Skip to main content

Common loaders for MIR datasets.

Project description

mirdata

common loaders for Music Information Retrieval (MIR) datasets. Find the API documentation here.

CircleCI codecov Documentation Status GitHub Readme Score

This library provides tools for working with common MIR datasets, including tools for:

  • downloading datasets to a common location and format
  • validating that the files for a dataset are all present
  • loading annotation files to a common format, consistent with the format required by mir_eval
  • parsing track level metadata for detailed evaluations

Installation

To install, simply run:

pip install mirdata

Try it out!

import mirdata
import random

orchset = mirdata.Dataset('orchset')
orchset.download()  # download the dataset
orchset.validate()  # validate that all the expected files are there

example_track = orchset.choice_track()  # choose a random example track
print(example_track)  # see the availalbe data

See the Examples section below for more details, or the documentation for more examples and the API reference.

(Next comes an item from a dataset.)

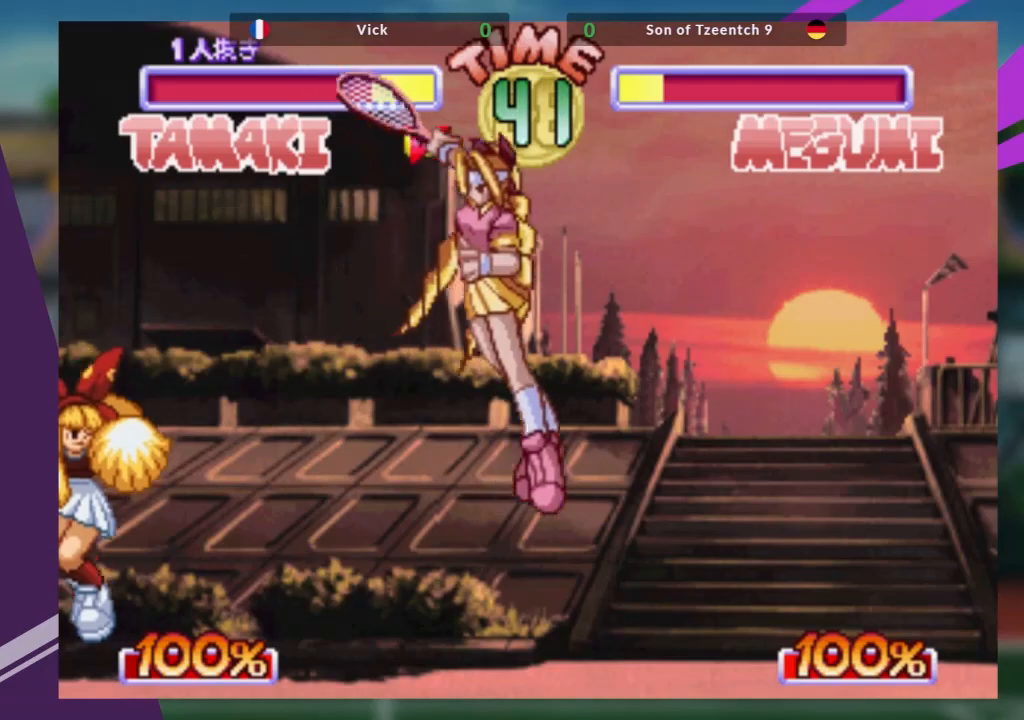
{"buttons": [], "left_stick": "right", "events": [[50, "left_stick", "right"], [150, "left_stick", "center"], [267, "left_stick", "right"], [333, "left_stick", "center"], [417, "left_stick", "right"]]}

Currently supported datasets

For more information about these datasets see this table.

Reference

This library was presented in the following paper:

"mirdata: Software for Reproducible Usage of Datasets"
Rachel M. Bittner, Magdalena Fuentes, David Rubinstein, Andreas Jansson, Keunwoo Choi, and Thor Kell
in International Society for Music Information Retrieval (ISMIR) Conference, 2019
@inproceedings{
  bittner_fuentes_2019,
  title={mirdata: Software for Reproducible Usage of Datasets},
  author={Bittner, Rachel M and Fuentes, Magdalena and Rubinstein, David and Jansson, Andreas and Choi, Keunwoo and Kell, Thor},
  booktitle={International Society for Music Information Retrieval (ISMIR) Conference},
  year={2019}
}

Contributing a new dataset loader

We welcome contributions to this library, especially new datasets. Please see CONTRIBUTING.md for guidelines.

Examples

Download the Orchset Dataset

import mirdata

orchset = mirdata.Dataset('orchset')
orchset.download()

Validate the data

import mirdata

orchset = mirdata.Dataset('orchset')
orchset.validate()

Load data for a specific track

import mirdata

orchset = mirdata.Dataset('orchset')
track = orchset.track('Beethoven-S3-I-ex1')
print(track)

Load all tracks in the Orchset Dataset

import mirdata

orchset = mirdata.Dataset('orchset')
orchset_data = orchset.load_tracks()

See what data are available for a track

import mirdata

orchset = mirdata.Dataset('orchset')
orchset_ids = orchset.track_ids()
orchset_data = orchset.load_tracks()

example_track = orchset_data[orchset_ids[0]]
print(example_track)
> orchset.Track(
    track_id='Beethoven-S3-I-ex1',
    melody=F0Data(times=array([0.000e+00, 1.000e-02, 2.000e-02, ..., 1.244e+01, 1.245e+01, 1.246e+01]),
                  frequencies=array([  0.   ,   0.   ,   0.   , ..., 391.995, 391.995, 391.995]),
                  confidence=array([0, 0, 0, ..., 1, 1, 1])),
    audio_path_mono='~/mir_datasets/Orchset/audio/mono/Beethoven-S3-I-ex1.wav',
    audio_path_stereo='~/mir_datasets/Orchset/audio/stereo/Beethoven-S3-I-ex1.wav',
    composer='Beethoven',
    work='S3-I',
    excerpt='1',
    predominant_melodic_instruments=['winds', 'strings'],
    alternating_melody=True,
    contains_winds=True,
    contains_strings=True,
    contains_brass=False,
    only_strings=False,
    only_winds=False,
    only_brass=False
)

Evaluate a melody extraction algorithm on Orchset

import mir_eval
import mirdata
import numpy as np
import sox

def very_bad_melody_extractor(audio_path):
    duration = sox.file_info.duration(audio_path)
    time_stamps = np.arange(0, duration, 0.01)
    melody_f0 = np.random.uniform(low=80.0, high=800.0, size=time_stamps.shape)
    return time_stamps, melody_f0

# Evaluate on the full dataset
orchset_scores = {}
orchset = mirdata.Dataset('orchset')
orchset_data = orchset.load_tracks()
for track_id, track_data in orchset_data.items():
    est_times, est_freqs = very_bad_melody_extractor(track_data.audio_path_mono)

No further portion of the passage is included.